As I am going through this process, I keep feeling my life beginning to change. Perspective seems to be changing for me, as though elements of my life I have felt to be crucial are no longer as important to me. All I want is to spend every free moment with my family, to hear them laugh and see their smiles, to watch my sons and nieces grow up, to crack inside jokes with my sister, and to spend time with my aging parents. I no longer care about work, which is horrible considering my insurance is through my work, though soon, my husband’s new position will be taking care of my insurance. There is much weight being lifted from my shoulders.
What I have also come to realize is that life is too short to spend doing what does not make me happy. I stare out the windows of the office on sunny days willing my day to move more quickly so that like a sunflower, I can turn my face to the warmth of the sun. I spend the entire day on the computer and the telephone, and while I am good at it, I’m not happy there. I am creative and have no creative outlet at work…I’m not complaining just making a statement. I have a great job, and am blessed to have one, but right now, my heart just isn’t in it. There has to be something, some way, that I can reengage in my life and have it supply money as well… where my heart comes through in a manner which allows success as well as some measure of financial income. I’m not shirking my responsibilities but keeping an open mind, much more open, on opportunities. My someday promises need to become today… time to make it happen!
In regard to my most recent testing, I did learn that I am not a carrier for the genetic anomoly referred to as BRCA… this means I am less likely to have a recurrence with this cancer, and more importantly, my boys and their lineage will not have to worry about this gene, at least not from our side of the family. That being said, that reopens the debate of removing one breast instead of two. My husband keeps saying, “Are you sure you want to remove both?” I don’t want to remove one, let alone two …. it’s a very scary thought no matter how you look at it.

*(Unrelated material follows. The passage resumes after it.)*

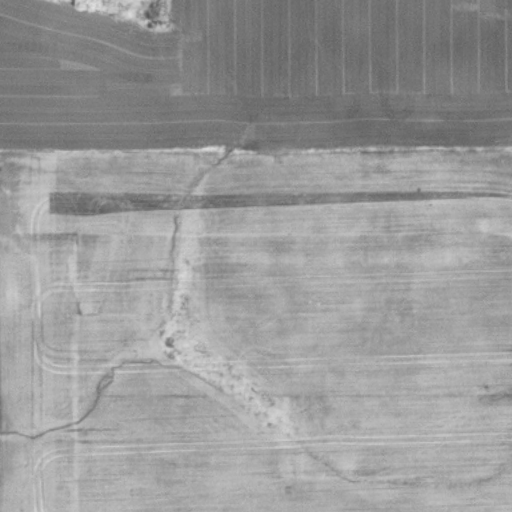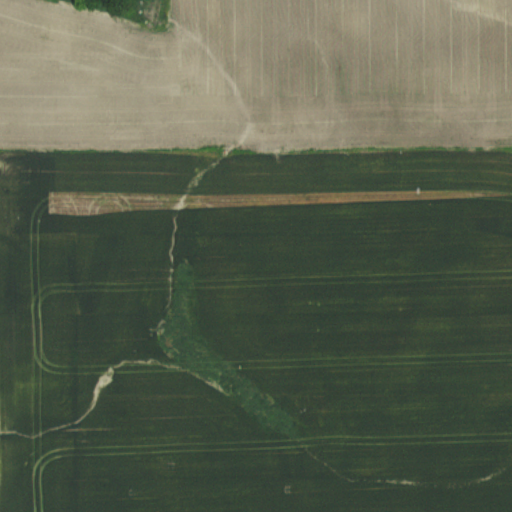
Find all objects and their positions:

Major surgery is never a small task and now that I am no longer “young” it is even more daunting.
But I am sticking with a full mastectomy, and at some point in the future, having both breasts replaced. I learned, and may have mentioned, that as a smoker, I need to be tobacco free for 6-10 weeks before they will even consider reconstruction. Good lord … like overcoming this cancer is not enough, I now need to stop smoking as well? Don’t people know that smoking is tough to quit? Why did they wait until now, just before I have wrapped my head around this surgery to tell me? Doesn’t two surgeries seem more daunting and dangerous than just one? I know the argument…infection, skin breakdown, unhealthy skin trying to encompass new material. I get it , I truly do … it is no less daunting though knowing that there is another surgery to follow, to be healed and then start again, more recovery time, more missed time from work (another reason I need to work for myself.)
The good news, as I have stated is that my mother will be here, and because she will be here, my father will hover around my household as well. She will be the love and healing, he will be the strength. I am so blessed. I know that now more than ever. My sister will be the entertainment, my children the questioning expressions trying hard to not see a weakened mother, my youngest niece hoping to play nurse to her “best friend” as she recently described me, my older niece kind of hanging back, and my brother in law coming in and cracking jokes. What a great group of people to be surrounded by while recovering from major surgery … it will be a long process but one filled with so much love and adoration. I couldn’t ask for a better recovery team to be in my corner!
What I do know is that my onward and upward path has not dissipated but rather provided a rocky terrain. I’ve got to strap on my boots, trust myself and my balance, and move forward. Even careful steps are steps forward. I will not be slowed or discouraged. I will follow this path from beginning to end, growing more balanced and steady, more trusting in my ability and inner strength, learning more from guiding forces than the occasional obstacles that lay ahead of me. I feel encouraged by what I am learning about myself, feeling more confident about my path, and more positive with each step that my path has taken me to where I need to be in my life. I’m not always a Me First kind of person … and for the first time in a long time, I am wondering why I haven’t shown myself the kind of love and attention I show everyone else. Would my path have slowed if I had paid better attention? Could I have done something different? Regardless of those answers, the past is just that, past, gone, unable to be changed. What I can do moving forward is pay better attention, take better care of myself, and watch over myself as I do those I love. Having to pay better attention has forced me to slow down, reevaluate where I am in life, take in my blessings, and really begin setting priorities. I would not change a thing… one of those blessings in disguise kind of things!